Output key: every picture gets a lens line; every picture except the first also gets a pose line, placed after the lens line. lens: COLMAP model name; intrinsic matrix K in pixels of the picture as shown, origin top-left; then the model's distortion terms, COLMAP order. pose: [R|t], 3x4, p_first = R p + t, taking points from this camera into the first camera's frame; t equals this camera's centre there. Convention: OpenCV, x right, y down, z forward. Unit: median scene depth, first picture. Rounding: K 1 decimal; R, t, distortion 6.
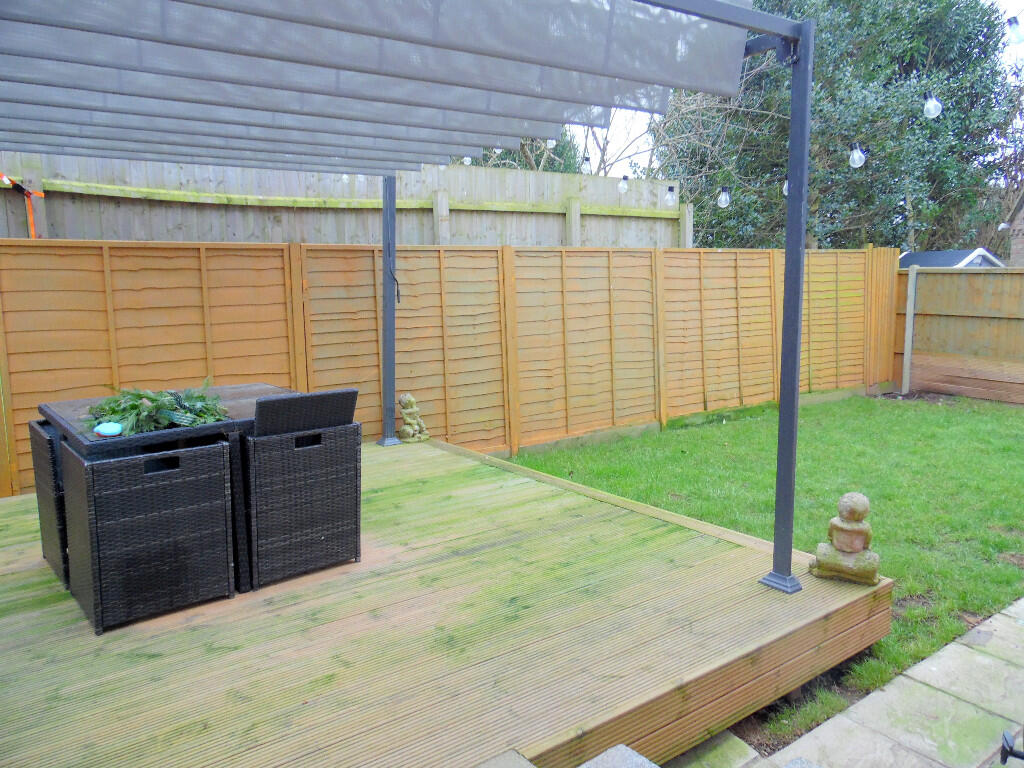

* * *

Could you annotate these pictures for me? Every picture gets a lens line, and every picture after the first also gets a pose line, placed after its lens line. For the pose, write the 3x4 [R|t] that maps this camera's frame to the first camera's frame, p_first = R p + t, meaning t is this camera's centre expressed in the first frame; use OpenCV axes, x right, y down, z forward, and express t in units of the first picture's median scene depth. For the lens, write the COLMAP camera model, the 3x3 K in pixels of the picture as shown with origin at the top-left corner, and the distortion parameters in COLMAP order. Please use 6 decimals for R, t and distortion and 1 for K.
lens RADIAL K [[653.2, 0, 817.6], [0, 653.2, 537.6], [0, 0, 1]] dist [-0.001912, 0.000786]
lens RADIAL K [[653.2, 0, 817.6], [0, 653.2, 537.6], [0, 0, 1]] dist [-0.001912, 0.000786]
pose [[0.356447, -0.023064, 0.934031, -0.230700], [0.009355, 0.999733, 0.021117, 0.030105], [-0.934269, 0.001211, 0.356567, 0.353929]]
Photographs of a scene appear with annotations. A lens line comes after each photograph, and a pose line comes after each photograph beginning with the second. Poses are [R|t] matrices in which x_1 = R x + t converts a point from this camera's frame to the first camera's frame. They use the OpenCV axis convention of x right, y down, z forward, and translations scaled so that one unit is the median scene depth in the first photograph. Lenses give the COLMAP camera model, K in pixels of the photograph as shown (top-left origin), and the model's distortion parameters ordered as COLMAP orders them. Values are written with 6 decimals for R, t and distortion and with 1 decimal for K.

---

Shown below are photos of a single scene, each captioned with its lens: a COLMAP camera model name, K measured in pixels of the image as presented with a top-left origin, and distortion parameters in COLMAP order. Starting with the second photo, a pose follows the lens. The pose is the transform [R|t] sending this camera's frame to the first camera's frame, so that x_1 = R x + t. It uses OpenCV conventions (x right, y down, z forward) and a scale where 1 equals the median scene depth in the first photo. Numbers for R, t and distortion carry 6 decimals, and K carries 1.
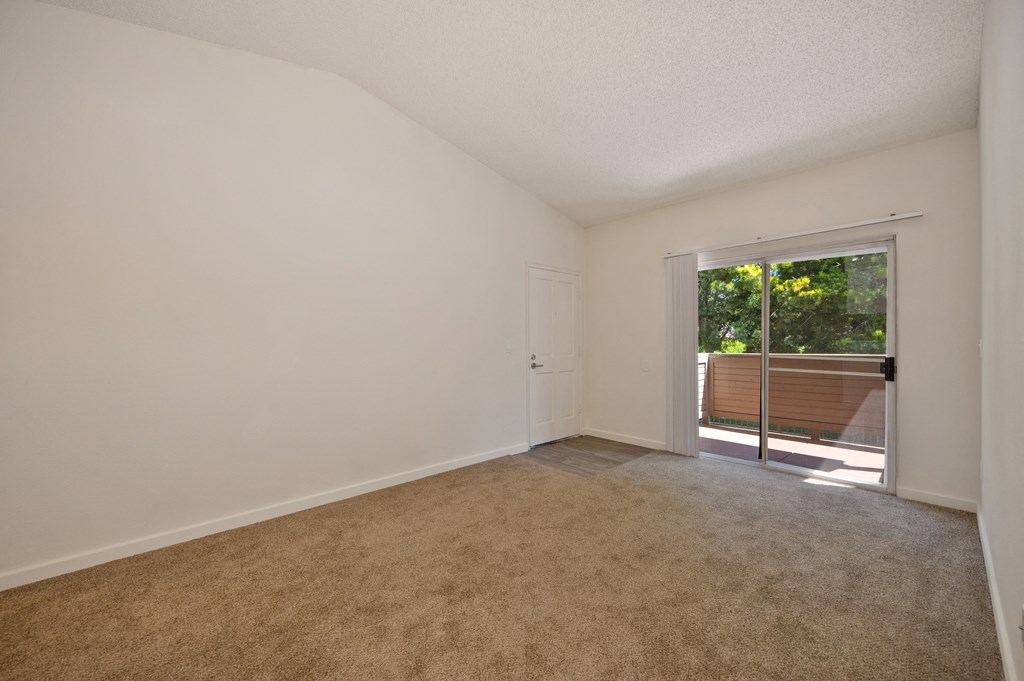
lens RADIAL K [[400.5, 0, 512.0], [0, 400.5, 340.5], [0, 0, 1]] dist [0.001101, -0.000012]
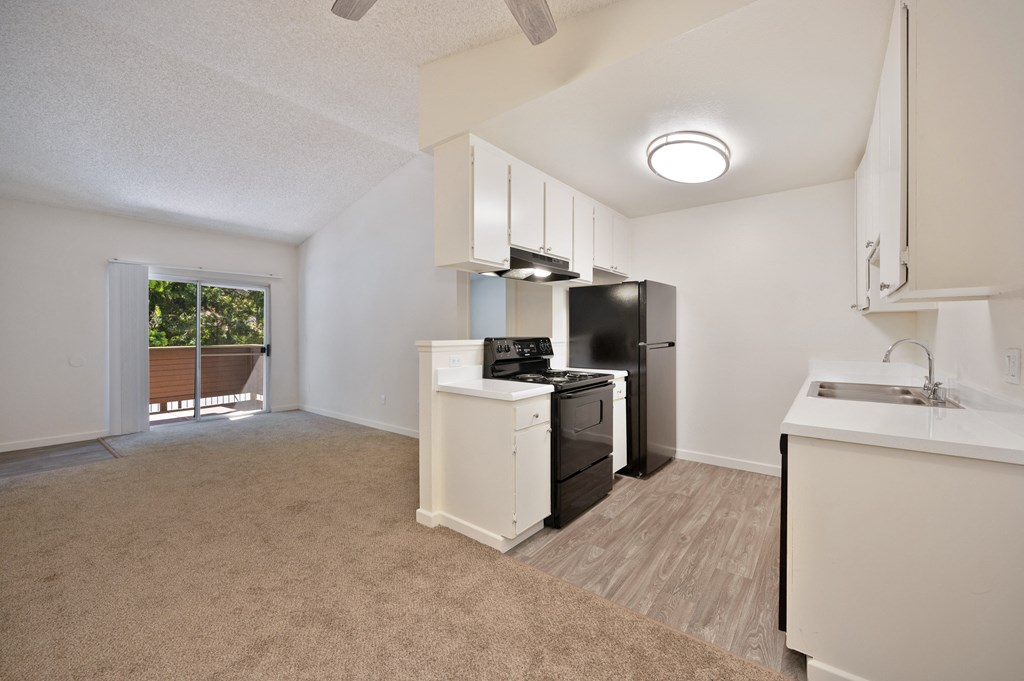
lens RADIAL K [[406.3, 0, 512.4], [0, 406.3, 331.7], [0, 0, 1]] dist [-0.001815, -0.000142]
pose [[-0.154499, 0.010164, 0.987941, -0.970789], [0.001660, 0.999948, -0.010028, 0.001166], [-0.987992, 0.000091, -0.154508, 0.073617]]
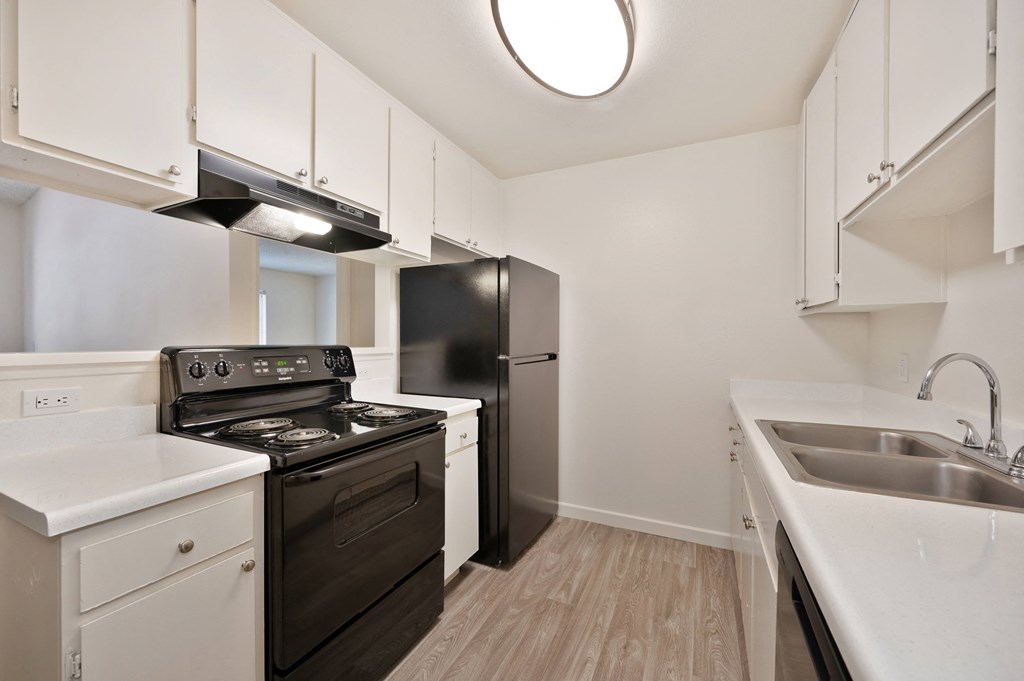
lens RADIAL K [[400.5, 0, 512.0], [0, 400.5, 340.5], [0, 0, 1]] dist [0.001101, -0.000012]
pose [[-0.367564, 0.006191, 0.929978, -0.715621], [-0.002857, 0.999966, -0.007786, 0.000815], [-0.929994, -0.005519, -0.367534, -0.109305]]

▸ WHAT IS EXPECTED
Scan the listing above for the line that has "Could you annotate", then copy exactly from that line through the line that has "Photographs of a".

▸ OUTPUT BELOW
Could you annotate these pictures for me? Every picture gets a lens line, and every picture after the first also gets a pose line, placed after its lens line. For the pose, write the 3x4 [R|t] that maps this camera's frame to the first camera's frame, p_first = R p + t, meaning t is this camera's centre expressed in the first frame; use OpenCV axes, x right, y down, z forward, and express t in units of the first picture's median scene depth. For the lens, write the COLMAP camera model, the 3x3 K in pixels of the picture as shown with origin at the top-left corner, and the distortion parameters in COLMAP order. Please use 6 decimals for R, t and distortion and 1 for K.
lens RADIAL K [[653.2, 0, 817.6], [0, 653.2, 537.6], [0, 0, 1]] dist [-0.001912, 0.000786]
lens RADIAL K [[653.2, 0, 817.6], [0, 653.2, 537.6], [0, 0, 1]] dist [-0.001912, 0.000786]
pose [[0.356447, -0.023064, 0.934031, -0.230700], [0.009355, 0.999733, 0.021117, 0.030105], [-0.934269, 0.001211, 0.356567, 0.353929]]
Photographs of a scene appear with annotations. A lens line comes after each photograph, and a pose line comes after each photograph beginning with the second. Poses are [R|t] matrices in which x_1 = R x + t converts a point from this camera's frame to the first camera's frame. They use the OpenCV axis convention of x right, y down, z forward, and translations scaled so that one unit is the median scene depth in the first photograph. Lenses give the COLMAP camera model, K in pixels of the photograph as shown (top-left origin), and the model's distortion parameters ordered as COLMAP orders them. Values are written with 6 decimals for R, t and distortion and with 1 decimal for K.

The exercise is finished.